_Records contained in a dataset:_
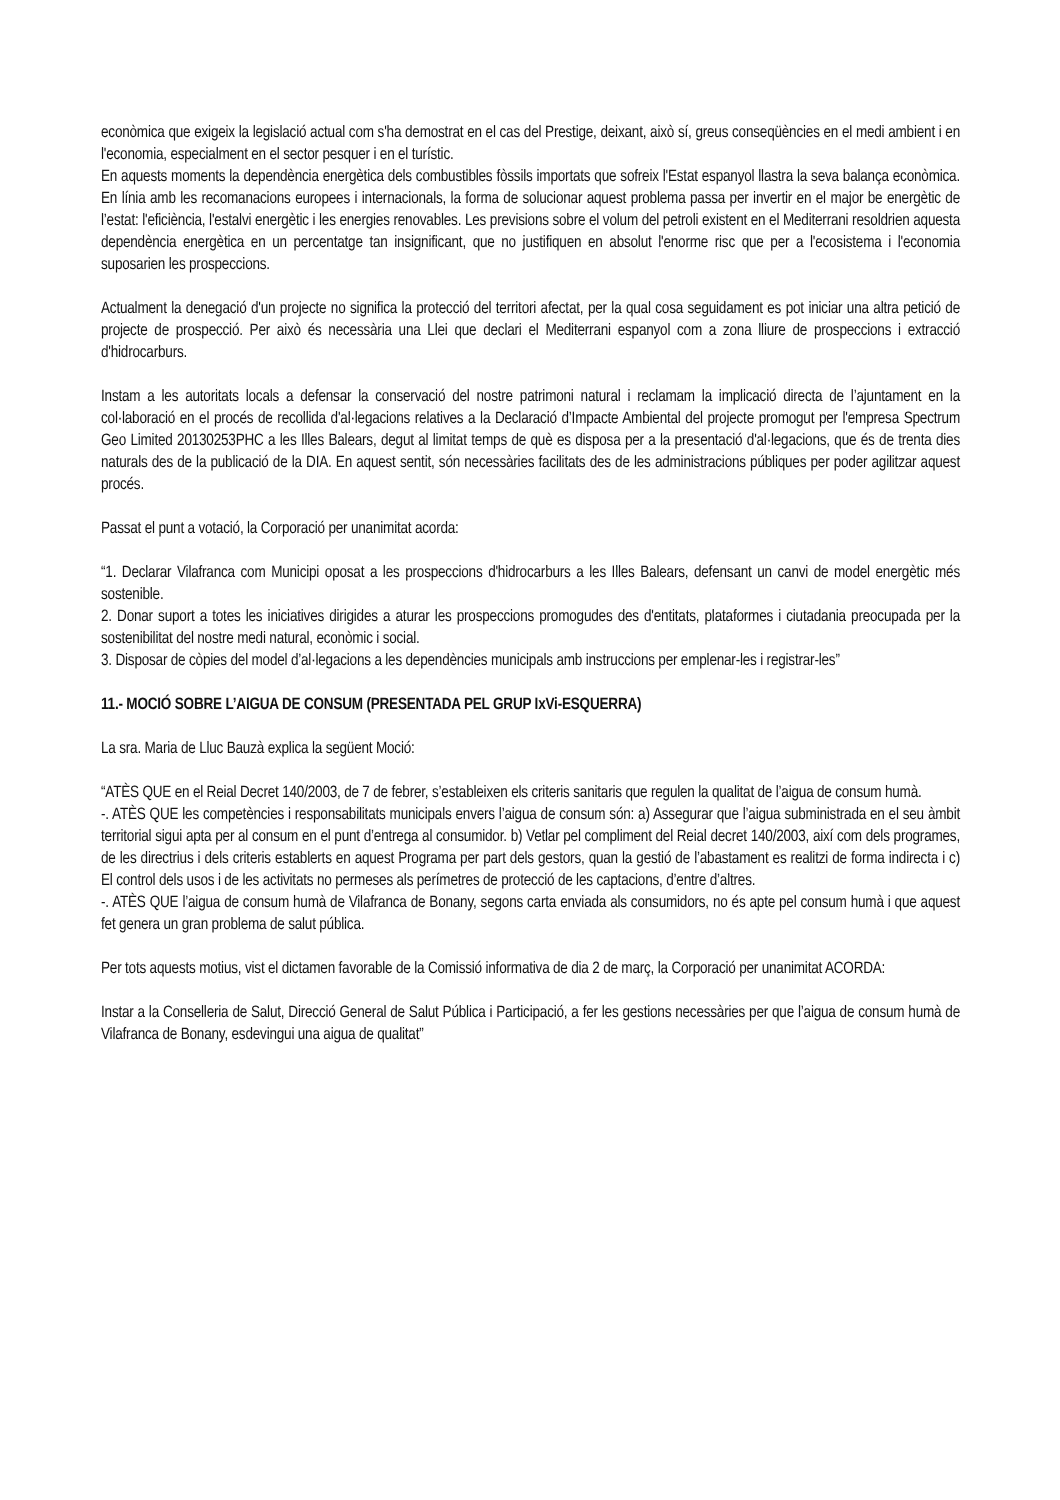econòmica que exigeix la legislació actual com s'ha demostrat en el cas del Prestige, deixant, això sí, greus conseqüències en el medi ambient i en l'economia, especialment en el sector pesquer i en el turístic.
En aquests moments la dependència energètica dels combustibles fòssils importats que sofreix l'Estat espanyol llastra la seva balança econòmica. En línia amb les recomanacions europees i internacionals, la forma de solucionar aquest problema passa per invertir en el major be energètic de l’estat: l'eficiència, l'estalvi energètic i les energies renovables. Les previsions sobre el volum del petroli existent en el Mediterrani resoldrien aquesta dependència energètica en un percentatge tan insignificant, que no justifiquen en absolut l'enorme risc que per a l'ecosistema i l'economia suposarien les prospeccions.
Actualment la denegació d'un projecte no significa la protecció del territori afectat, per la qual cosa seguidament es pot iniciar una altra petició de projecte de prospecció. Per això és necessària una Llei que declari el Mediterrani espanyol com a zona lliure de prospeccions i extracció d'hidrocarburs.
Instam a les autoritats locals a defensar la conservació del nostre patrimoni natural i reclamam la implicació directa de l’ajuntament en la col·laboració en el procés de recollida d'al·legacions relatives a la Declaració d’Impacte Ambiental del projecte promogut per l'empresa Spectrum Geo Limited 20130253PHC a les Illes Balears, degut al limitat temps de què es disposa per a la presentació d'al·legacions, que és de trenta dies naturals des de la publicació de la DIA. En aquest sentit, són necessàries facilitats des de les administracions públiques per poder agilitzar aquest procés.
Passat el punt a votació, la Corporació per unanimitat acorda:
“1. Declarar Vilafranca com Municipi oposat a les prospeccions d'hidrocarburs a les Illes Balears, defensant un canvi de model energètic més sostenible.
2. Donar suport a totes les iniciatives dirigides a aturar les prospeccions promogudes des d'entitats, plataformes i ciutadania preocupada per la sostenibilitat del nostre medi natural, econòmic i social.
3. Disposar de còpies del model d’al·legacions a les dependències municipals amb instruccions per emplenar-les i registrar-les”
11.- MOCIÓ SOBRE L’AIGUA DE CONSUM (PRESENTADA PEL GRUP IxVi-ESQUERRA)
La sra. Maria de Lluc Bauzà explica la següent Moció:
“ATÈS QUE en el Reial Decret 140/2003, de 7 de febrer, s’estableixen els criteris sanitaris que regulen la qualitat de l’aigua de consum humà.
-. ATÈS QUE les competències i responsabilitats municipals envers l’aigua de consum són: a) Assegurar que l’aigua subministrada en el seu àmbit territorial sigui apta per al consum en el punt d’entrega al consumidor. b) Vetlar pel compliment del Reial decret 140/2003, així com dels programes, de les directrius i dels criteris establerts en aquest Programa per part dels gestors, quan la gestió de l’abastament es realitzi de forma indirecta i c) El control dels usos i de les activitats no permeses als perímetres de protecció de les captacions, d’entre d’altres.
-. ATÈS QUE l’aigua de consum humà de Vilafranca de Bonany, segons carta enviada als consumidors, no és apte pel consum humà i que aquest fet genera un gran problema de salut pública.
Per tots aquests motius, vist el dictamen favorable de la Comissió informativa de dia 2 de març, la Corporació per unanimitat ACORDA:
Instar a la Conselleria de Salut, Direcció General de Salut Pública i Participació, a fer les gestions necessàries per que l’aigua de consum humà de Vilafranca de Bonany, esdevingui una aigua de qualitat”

--

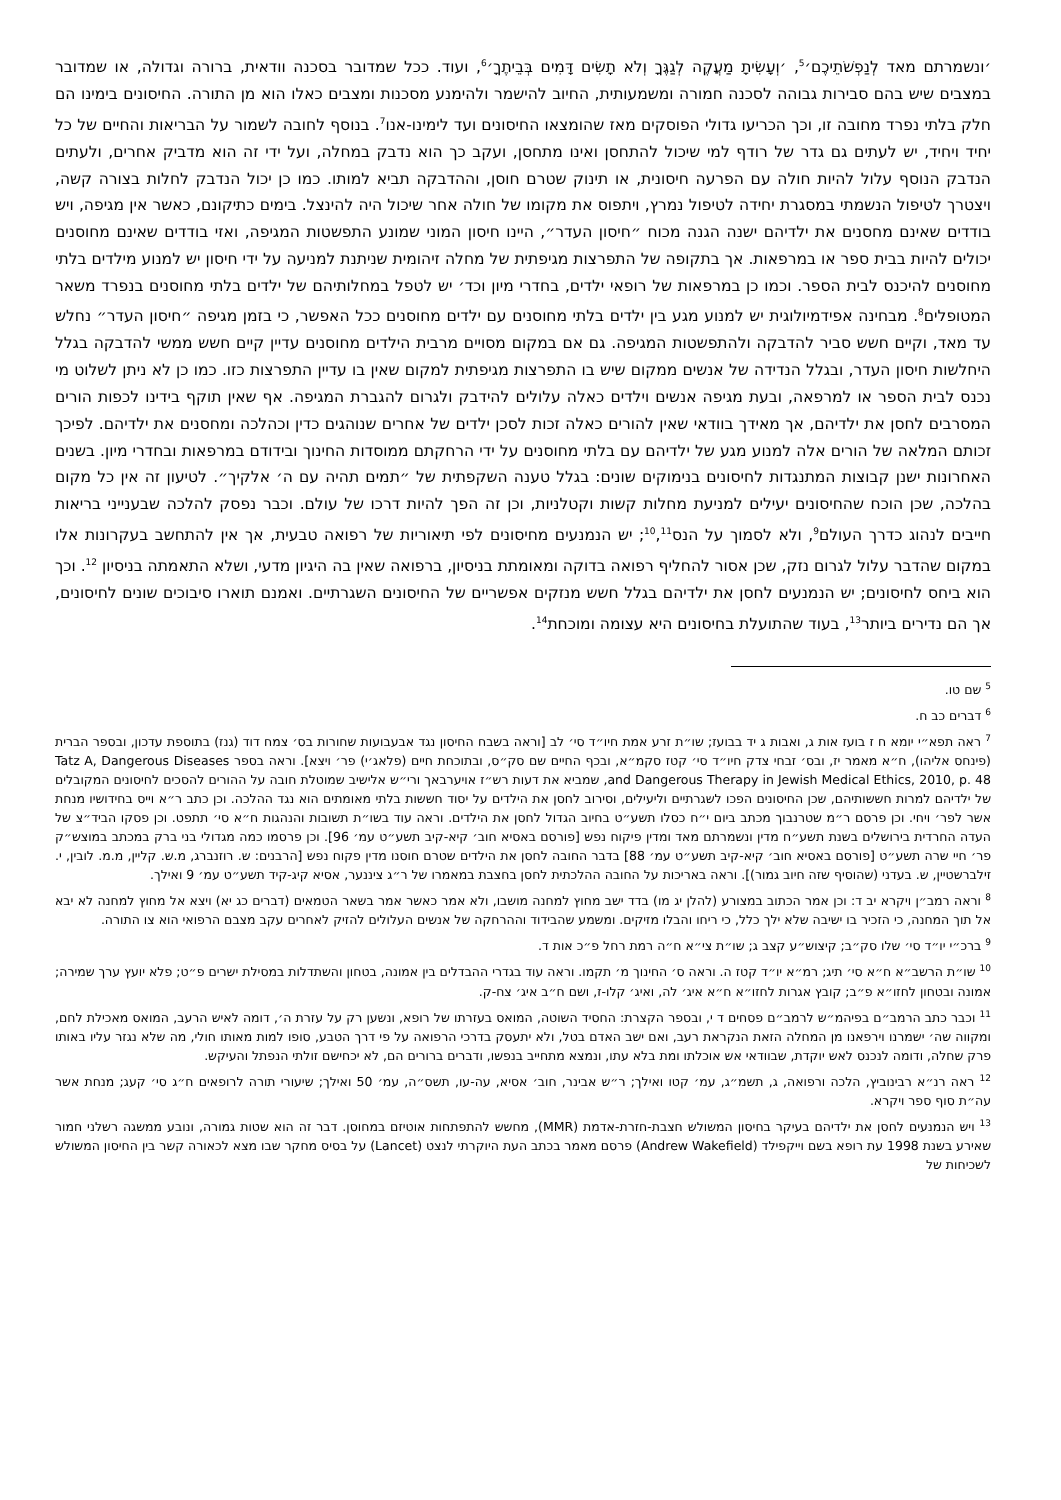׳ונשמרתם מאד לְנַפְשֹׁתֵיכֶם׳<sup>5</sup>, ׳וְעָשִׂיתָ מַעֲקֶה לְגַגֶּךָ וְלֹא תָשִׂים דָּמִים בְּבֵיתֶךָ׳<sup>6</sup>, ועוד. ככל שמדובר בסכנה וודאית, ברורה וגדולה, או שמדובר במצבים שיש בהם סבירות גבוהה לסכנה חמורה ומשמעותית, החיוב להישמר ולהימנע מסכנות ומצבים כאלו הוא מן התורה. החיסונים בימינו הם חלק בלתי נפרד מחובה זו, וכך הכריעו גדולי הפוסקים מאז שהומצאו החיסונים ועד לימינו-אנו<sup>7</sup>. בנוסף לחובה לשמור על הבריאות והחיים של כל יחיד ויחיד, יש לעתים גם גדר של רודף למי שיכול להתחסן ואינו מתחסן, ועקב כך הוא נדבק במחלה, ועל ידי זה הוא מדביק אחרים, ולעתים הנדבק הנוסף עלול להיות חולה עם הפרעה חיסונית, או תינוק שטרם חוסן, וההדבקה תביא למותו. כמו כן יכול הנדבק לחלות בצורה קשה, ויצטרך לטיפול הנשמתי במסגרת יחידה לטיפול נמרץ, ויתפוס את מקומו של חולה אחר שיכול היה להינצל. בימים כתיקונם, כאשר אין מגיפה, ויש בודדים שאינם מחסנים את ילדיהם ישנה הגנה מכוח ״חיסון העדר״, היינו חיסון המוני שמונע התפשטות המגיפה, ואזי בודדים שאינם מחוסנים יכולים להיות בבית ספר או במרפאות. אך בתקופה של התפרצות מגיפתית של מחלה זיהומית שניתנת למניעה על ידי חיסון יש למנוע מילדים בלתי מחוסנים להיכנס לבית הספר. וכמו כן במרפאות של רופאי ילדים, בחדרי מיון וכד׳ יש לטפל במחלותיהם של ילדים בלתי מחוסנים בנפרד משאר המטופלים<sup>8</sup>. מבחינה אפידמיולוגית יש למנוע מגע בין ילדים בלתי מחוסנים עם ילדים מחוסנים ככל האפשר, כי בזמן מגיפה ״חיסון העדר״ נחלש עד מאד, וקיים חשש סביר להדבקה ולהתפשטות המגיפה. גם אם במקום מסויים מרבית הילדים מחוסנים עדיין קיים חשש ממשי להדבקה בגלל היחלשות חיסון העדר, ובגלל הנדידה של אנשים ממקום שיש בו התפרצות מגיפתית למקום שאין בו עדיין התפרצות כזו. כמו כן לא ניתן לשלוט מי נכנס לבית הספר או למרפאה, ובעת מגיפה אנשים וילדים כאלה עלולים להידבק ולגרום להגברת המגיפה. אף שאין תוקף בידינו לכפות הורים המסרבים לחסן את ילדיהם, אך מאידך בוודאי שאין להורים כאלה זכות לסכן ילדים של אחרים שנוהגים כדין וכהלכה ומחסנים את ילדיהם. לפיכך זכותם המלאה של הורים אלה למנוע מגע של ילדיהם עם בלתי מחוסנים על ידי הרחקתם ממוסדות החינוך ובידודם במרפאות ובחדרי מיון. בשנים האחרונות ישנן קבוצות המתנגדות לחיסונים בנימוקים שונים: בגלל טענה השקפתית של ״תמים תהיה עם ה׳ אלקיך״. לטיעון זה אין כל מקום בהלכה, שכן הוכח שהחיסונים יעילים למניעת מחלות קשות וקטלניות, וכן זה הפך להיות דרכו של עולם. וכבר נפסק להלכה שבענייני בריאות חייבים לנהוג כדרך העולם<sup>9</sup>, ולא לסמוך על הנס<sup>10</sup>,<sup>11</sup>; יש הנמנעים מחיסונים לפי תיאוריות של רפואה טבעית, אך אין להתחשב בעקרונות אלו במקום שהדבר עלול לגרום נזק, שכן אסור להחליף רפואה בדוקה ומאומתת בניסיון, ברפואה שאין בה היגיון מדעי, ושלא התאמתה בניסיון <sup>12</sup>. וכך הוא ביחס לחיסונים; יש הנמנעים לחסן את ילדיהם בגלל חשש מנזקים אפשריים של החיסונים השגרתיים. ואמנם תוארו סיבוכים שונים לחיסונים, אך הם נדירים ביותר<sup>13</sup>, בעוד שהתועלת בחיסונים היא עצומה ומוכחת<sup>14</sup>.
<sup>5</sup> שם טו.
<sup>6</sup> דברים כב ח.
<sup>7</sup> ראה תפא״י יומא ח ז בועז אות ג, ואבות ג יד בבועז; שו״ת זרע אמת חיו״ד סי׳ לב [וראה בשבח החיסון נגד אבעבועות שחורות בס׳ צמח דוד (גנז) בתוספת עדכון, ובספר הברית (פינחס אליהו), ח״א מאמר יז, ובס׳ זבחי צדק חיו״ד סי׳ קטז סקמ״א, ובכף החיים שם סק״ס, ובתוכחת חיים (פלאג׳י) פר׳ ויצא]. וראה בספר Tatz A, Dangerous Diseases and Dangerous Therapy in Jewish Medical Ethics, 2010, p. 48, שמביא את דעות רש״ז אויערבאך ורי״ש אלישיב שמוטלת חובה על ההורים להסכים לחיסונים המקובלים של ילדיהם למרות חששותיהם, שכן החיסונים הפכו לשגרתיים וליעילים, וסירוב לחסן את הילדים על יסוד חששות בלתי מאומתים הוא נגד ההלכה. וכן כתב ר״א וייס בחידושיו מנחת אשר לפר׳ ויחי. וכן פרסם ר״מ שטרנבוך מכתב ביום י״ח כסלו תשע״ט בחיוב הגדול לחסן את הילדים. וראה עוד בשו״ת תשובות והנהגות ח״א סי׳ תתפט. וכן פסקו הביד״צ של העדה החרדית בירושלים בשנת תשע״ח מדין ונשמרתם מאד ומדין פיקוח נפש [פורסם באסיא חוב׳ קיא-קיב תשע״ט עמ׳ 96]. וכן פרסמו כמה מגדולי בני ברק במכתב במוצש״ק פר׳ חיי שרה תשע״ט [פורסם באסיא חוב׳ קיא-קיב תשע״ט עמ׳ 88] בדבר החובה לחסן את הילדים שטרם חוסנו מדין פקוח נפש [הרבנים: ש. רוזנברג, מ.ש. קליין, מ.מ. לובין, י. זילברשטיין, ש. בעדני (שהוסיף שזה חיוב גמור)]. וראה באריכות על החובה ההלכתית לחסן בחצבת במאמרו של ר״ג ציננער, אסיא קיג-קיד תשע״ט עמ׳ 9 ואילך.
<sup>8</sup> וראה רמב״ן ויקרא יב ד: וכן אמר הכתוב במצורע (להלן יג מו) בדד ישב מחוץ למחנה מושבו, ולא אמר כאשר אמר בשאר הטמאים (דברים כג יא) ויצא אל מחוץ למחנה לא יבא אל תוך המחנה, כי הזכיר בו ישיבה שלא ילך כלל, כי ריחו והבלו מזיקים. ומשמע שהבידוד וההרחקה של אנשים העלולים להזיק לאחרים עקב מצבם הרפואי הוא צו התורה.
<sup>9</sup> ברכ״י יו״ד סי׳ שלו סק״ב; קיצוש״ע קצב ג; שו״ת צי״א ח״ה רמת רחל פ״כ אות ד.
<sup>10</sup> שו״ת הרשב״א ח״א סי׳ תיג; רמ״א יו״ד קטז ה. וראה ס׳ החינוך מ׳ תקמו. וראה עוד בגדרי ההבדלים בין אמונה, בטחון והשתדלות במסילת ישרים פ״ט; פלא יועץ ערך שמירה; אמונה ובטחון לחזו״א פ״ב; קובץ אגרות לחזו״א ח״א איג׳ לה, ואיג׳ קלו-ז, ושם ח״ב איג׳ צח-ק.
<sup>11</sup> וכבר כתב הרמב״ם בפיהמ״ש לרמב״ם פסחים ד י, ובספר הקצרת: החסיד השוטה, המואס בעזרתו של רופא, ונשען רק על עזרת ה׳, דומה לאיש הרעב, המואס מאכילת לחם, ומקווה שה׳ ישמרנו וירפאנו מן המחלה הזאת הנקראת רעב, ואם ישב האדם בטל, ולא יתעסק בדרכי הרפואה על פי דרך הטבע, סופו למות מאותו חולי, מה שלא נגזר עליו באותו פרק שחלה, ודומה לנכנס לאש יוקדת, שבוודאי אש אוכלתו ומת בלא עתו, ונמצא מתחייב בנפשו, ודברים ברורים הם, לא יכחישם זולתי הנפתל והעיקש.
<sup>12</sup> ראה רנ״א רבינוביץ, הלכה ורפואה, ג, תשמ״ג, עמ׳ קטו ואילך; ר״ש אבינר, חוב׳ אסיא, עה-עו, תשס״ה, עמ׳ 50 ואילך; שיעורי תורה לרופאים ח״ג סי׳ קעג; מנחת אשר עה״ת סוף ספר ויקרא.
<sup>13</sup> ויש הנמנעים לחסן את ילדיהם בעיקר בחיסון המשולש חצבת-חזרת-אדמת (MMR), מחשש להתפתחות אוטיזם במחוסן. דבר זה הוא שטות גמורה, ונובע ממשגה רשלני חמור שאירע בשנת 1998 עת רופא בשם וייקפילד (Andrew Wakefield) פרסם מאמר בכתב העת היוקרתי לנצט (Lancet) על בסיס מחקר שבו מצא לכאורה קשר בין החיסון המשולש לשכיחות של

_Your assignment:_
List every line above that holds the word "Corporació".

_Response area:_
Passat el punt a votació, la Corporació per unanimitat acorda:
Per tots aquests motius, vist el dictamen favorable de la Comissió informativa de dia 2 de març, la Corporació per unanimitat ACORDA:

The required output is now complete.